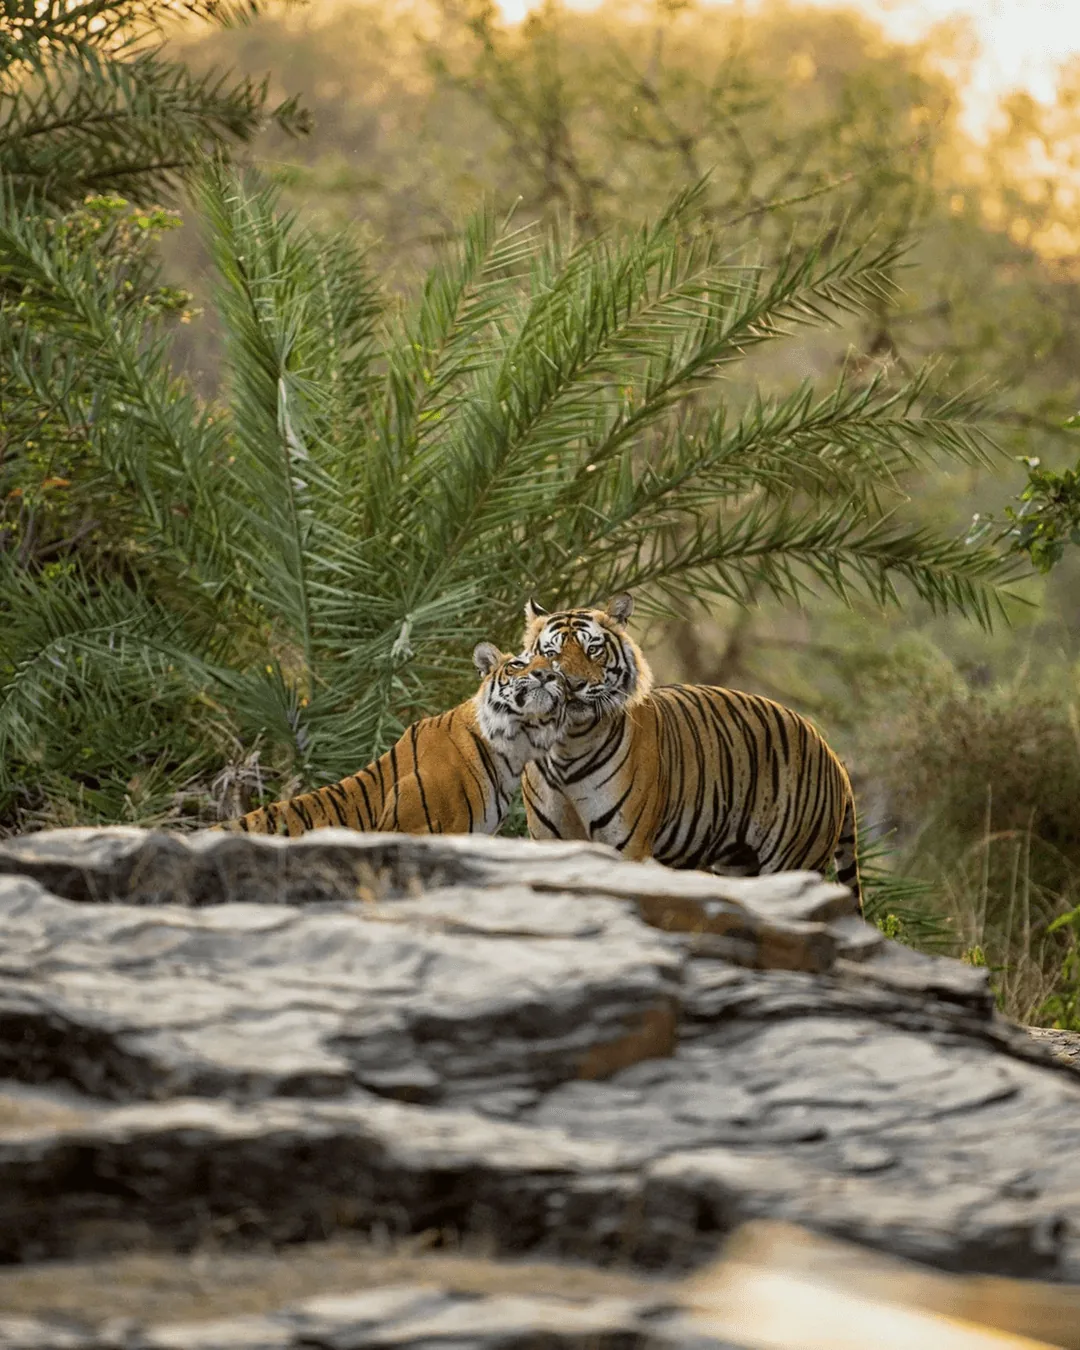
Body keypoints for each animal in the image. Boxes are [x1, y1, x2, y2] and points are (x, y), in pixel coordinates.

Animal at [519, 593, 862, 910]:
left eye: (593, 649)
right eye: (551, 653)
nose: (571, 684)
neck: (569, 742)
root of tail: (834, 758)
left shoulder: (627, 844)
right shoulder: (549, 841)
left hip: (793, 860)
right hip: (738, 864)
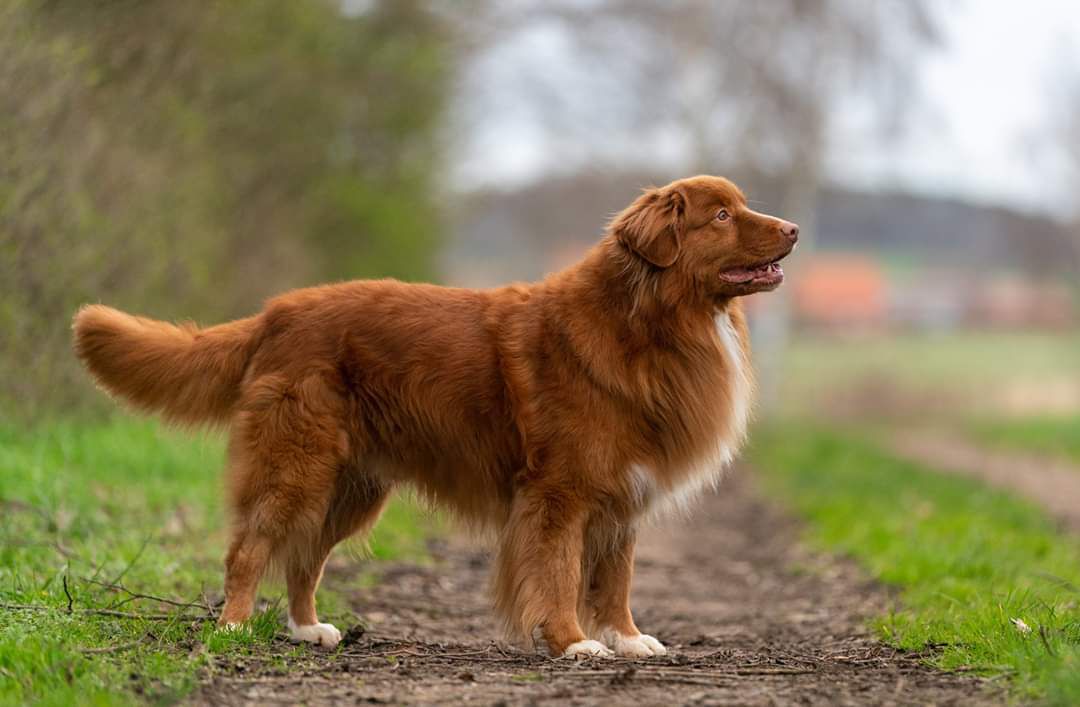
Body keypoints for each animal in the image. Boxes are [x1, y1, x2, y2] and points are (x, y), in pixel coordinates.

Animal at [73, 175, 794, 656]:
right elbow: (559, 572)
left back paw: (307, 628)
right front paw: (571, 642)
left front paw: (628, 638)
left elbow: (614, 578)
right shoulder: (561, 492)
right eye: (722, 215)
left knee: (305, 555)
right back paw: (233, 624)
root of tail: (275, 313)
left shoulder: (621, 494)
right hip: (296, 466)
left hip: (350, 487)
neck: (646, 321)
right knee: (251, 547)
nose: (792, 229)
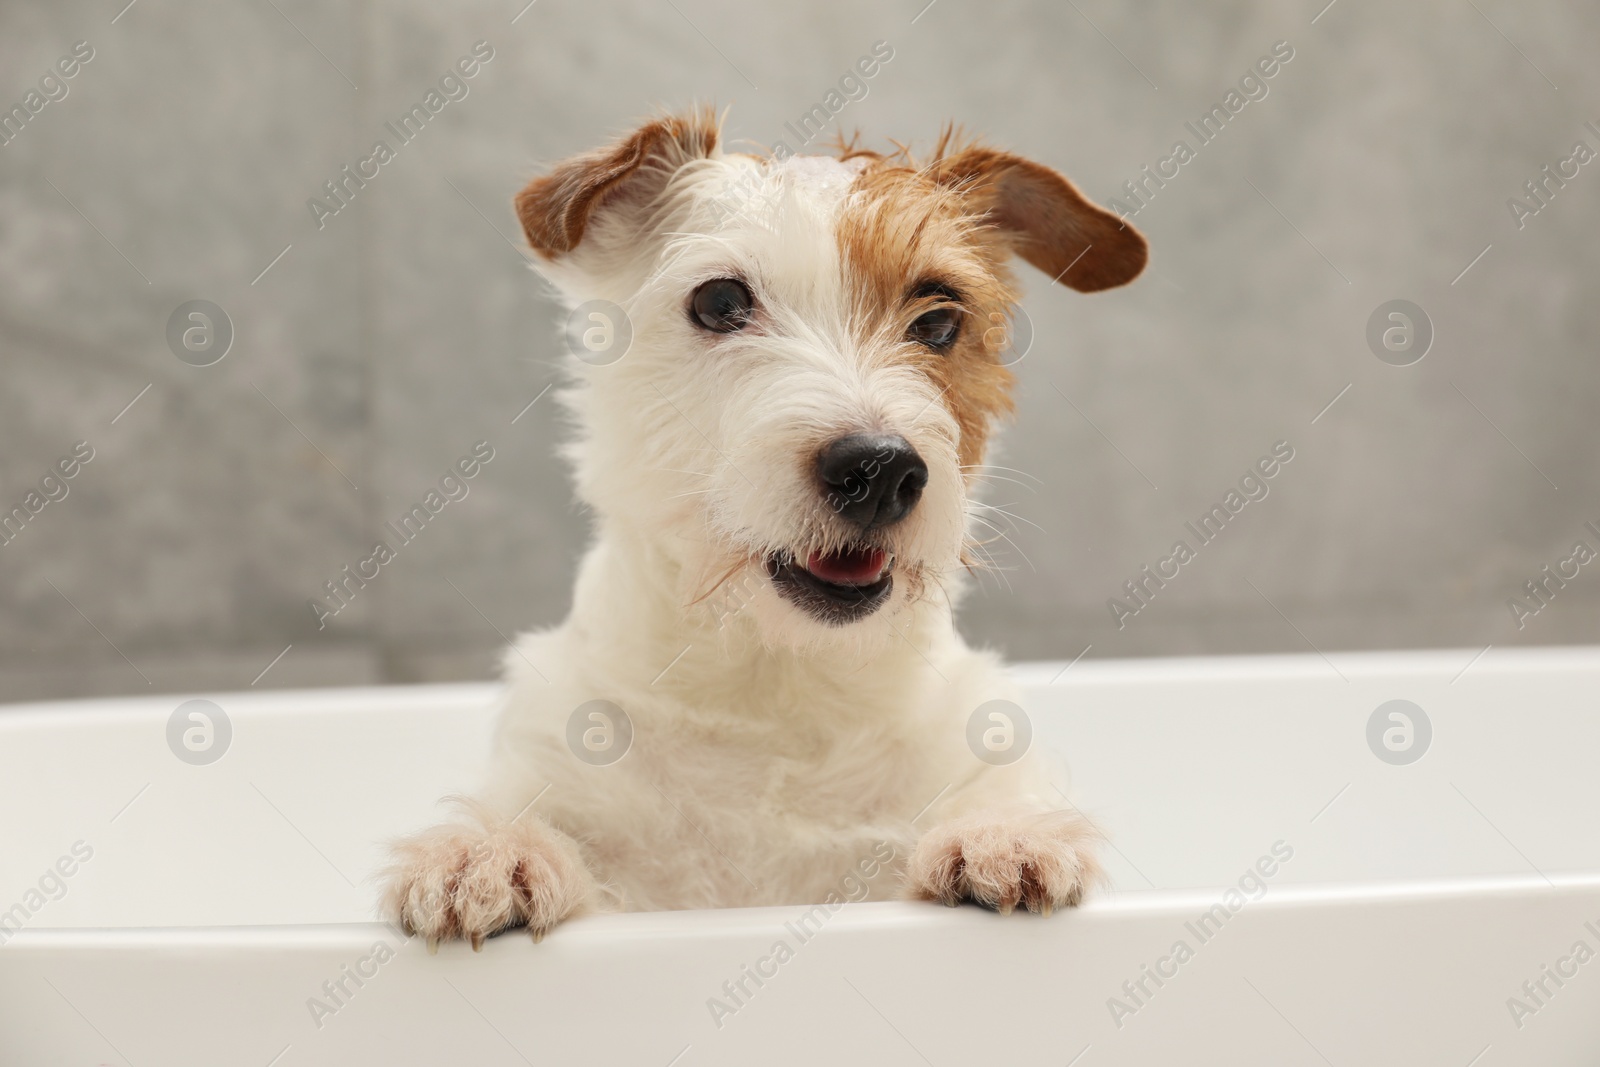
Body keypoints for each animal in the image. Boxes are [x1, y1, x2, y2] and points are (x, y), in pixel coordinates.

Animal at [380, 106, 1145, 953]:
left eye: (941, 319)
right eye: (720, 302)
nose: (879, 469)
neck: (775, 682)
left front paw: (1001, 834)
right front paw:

*****

Your goal:
Repeat each line word for word, from the one with "right eye: (722, 215)" down to the last line of the data, and keep the pictures out of it.

Answer to the exercise:
right eye: (722, 215)
left knee: (305, 555)
right back paw: (233, 624)
root of tail: (275, 313)
left shoulder: (621, 494)
right hip: (296, 466)
left hip: (350, 487)
neck: (646, 321)
right knee: (251, 547)
nose: (792, 229)
Body keypoints for each animal in the image. Boxes are [x1, y1, x2, y2] and points are (x, y), in pixel coordinates.

Animal at [380, 106, 1145, 953]:
left eye: (941, 319)
right eye: (720, 302)
nose: (879, 469)
neck: (775, 682)
left front paw: (1001, 834)
right front paw:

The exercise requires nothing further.